» **Records to process**:
━━━━

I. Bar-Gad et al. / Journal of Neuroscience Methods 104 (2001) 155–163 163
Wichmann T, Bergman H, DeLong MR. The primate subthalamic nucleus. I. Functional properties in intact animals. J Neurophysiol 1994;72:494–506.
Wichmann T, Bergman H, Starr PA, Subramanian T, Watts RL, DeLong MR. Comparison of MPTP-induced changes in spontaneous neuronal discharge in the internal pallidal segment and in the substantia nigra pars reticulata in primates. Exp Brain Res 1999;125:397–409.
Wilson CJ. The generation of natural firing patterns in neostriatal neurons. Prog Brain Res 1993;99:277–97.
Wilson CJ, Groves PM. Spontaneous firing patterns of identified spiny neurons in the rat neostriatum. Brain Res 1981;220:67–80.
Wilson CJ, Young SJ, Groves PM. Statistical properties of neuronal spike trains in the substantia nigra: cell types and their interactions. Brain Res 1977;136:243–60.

━━━━

» **Work required**: Give the data back in full, matching it character for character.

» **Exercise result**:
I. Bar-Gad et al. / Journal of Neuroscience Methods 104 (2001) 155–163 163
Wichmann T, Bergman H, DeLong MR. The primate subthalamic nucleus. I. Functional properties in intact animals. J Neurophysiol 1994;72:494–506.
Wichmann T, Bergman H, Starr PA, Subramanian T, Watts RL, DeLong MR. Comparison of MPTP-induced changes in spontaneous neuronal discharge in the internal pallidal segment and in the substantia nigra pars reticulata in primates. Exp Brain Res 1999;125:397–409.
Wilson CJ. The generation of natural firing patterns in neostriatal neurons. Prog Brain Res 1993;99:277–97.
Wilson CJ, Groves PM. Spontaneous firing patterns of identified spiny neurons in the rat neostriatum. Brain Res 1981;220:67–80.
Wilson CJ, Young SJ, Groves PM. Statistical properties of neuronal spike trains in the substantia nigra: cell types and their interactions. Brain Res 1977;136:243–60.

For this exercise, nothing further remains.